Taiko Taikai Mission Statement

The North American Taiko Taikai endeavors to enrich the taiko community by providing a platform where taiko players can show their passion, inspiration, and dedication to the art form.

What is a Taikai?

Taikai (tournaments) are events in which practitioners of a particular artform come together and demonstrate their skills in front of experienced judges. Such taikai events in Japan are hosted for taiko, shamisen, folk singing, and many other art forms. Judges examine the practitioners skills and rate their performance usiing a point system. While this seems like it would be a pretty typical “competition” experience where it’s an event based on “winning and losing,” it’s actually quite the opposite. A taikai is an important and healthy experience for two main reasons.

Challenge

Studies have shown that we excel not from practice alone, but from inspired, motivated practice. When we’re practicing at home or in study sessions, it’s easy to simply go through the motions, practicing the familiar routine with our awareness turned off. While repetition is important for development, an equally essential part of advancing our skills is being motivated enough to look at ourselves honestly and find elements which we can and want to improve (perhaps our rhythm isn’t precise, or our form could be tighter). In other words, we need to challenge ourselves. In order to make real breakthroughs in our discipline, it’s immensely important for our practice to be a force welling from within, so we feel the drive to challenge ourselves!

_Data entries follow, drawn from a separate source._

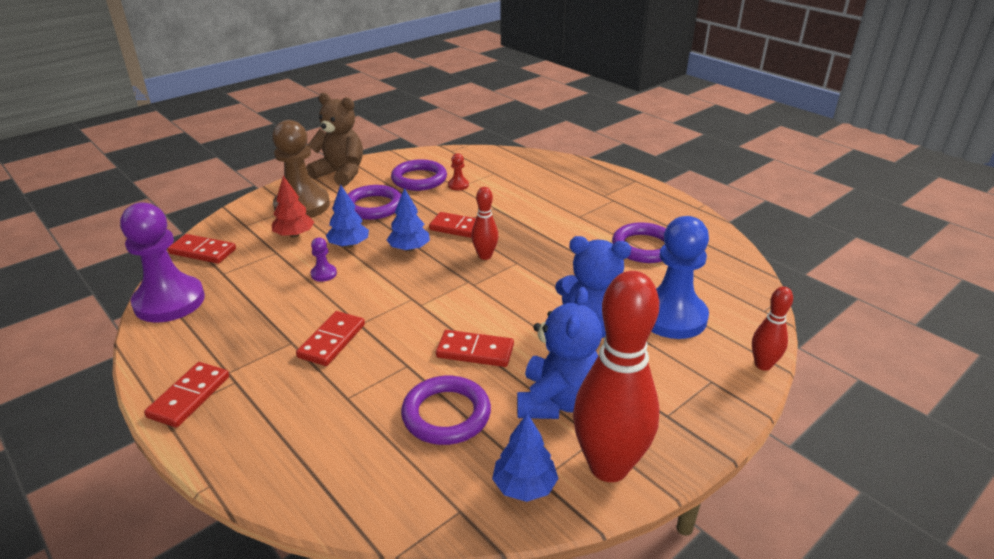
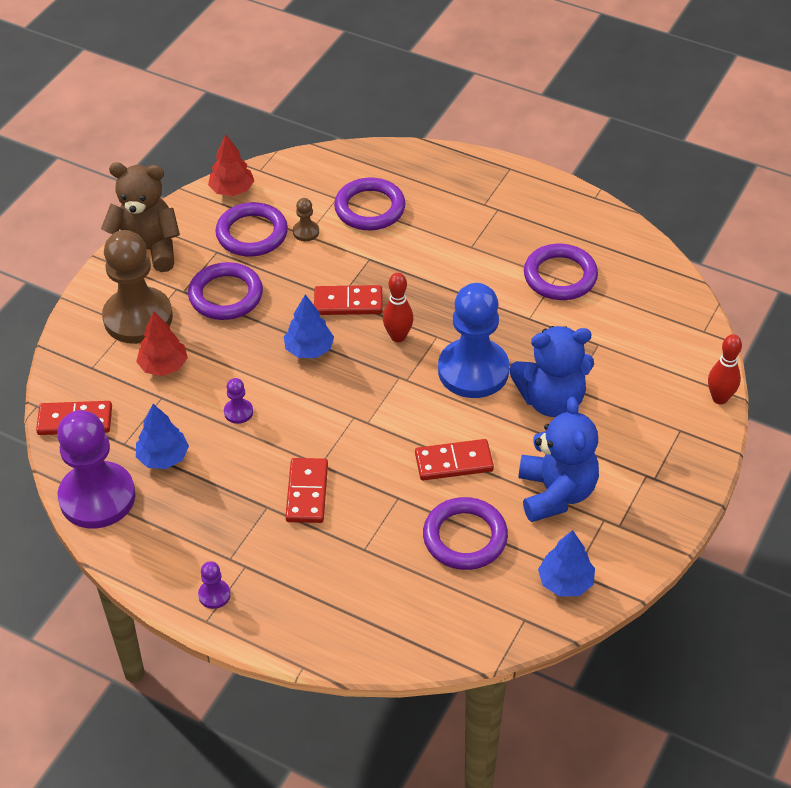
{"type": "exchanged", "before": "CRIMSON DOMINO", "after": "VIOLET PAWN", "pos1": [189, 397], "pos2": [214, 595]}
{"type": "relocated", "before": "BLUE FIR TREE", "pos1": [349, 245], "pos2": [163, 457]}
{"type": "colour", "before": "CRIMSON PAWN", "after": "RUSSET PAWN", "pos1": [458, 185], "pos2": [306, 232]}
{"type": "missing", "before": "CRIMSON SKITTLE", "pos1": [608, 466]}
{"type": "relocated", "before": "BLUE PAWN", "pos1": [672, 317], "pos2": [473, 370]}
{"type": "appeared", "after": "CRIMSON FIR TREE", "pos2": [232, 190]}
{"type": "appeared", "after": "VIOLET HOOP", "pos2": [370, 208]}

  • This is what makes taikai so special. As a participant, by simply knowing that you will be demonstrating your skills to an experienced panel, you automatically feel an instant urge to hone your skills to perform as best as you can. That feeling happens from the very moment you sign up! That inspired feeling continues during the months leading up to the event, as players feel the motivation to work on their technique and present as best as they can.

  • For many, this is one of the most significant aspects of taikai, much more than the results of who wins or loses. Preparing oneself for such an evaluation requires building awareness of one’s own abilities, and an honest commitment to examine the finer points in order to refine techniques. Many participants become noticeably better players in the duration from signing up to the end of the taikai. Whether they got first place or last place, everyone reaps the benefits of the inspired motivation to improve their skills. Those improvements and level-ups stay with them long after the taikai is over.

Community

Taikai are amazing bonding experiences for all participants, due to the fact that participants aren’t competing against each other, but rather demonstrating their skills directly to the judges.

Taikai are bonding experiences for participants to learn and grow as a community and individuals. We are not competing against one another but against ourselves to present our continual practice of connecting our mind, body, and spirit directly to the judges.

  • Taikai are amazing bonding experiences for all participants, due to the fact that participants aren’t competing against each other, but rather demonstrating their skills directly to the judges. Everyone is experiencing the same feelings – feeling the desire to give their best efforts, feeling the same butterflies before stepping on the stage, feeling the same relief after it’s over. This experience is something which only people who’ve participated in taikai can understand, and thus sharing the experience together is an incredible bonding experience which builds deep friendships for a lifetime!

  • Furthermore, as a practitioner in an artform, it’s very inspiring to be in an event where there’s a high energy of enthusiasm for the art. Everyone is there because they have gone through, or going through, the personal journey required for self-developing skills. And thus, being surrounded by dozens or hundreds of practitioners who’ve all gone through this self-reflective process, you become saturated with a “let’s do the best we can” attitude for the instrument everyone involved shares a love for. Such an overarching mindset instills a very happy and optimistic feeling in everyone participating.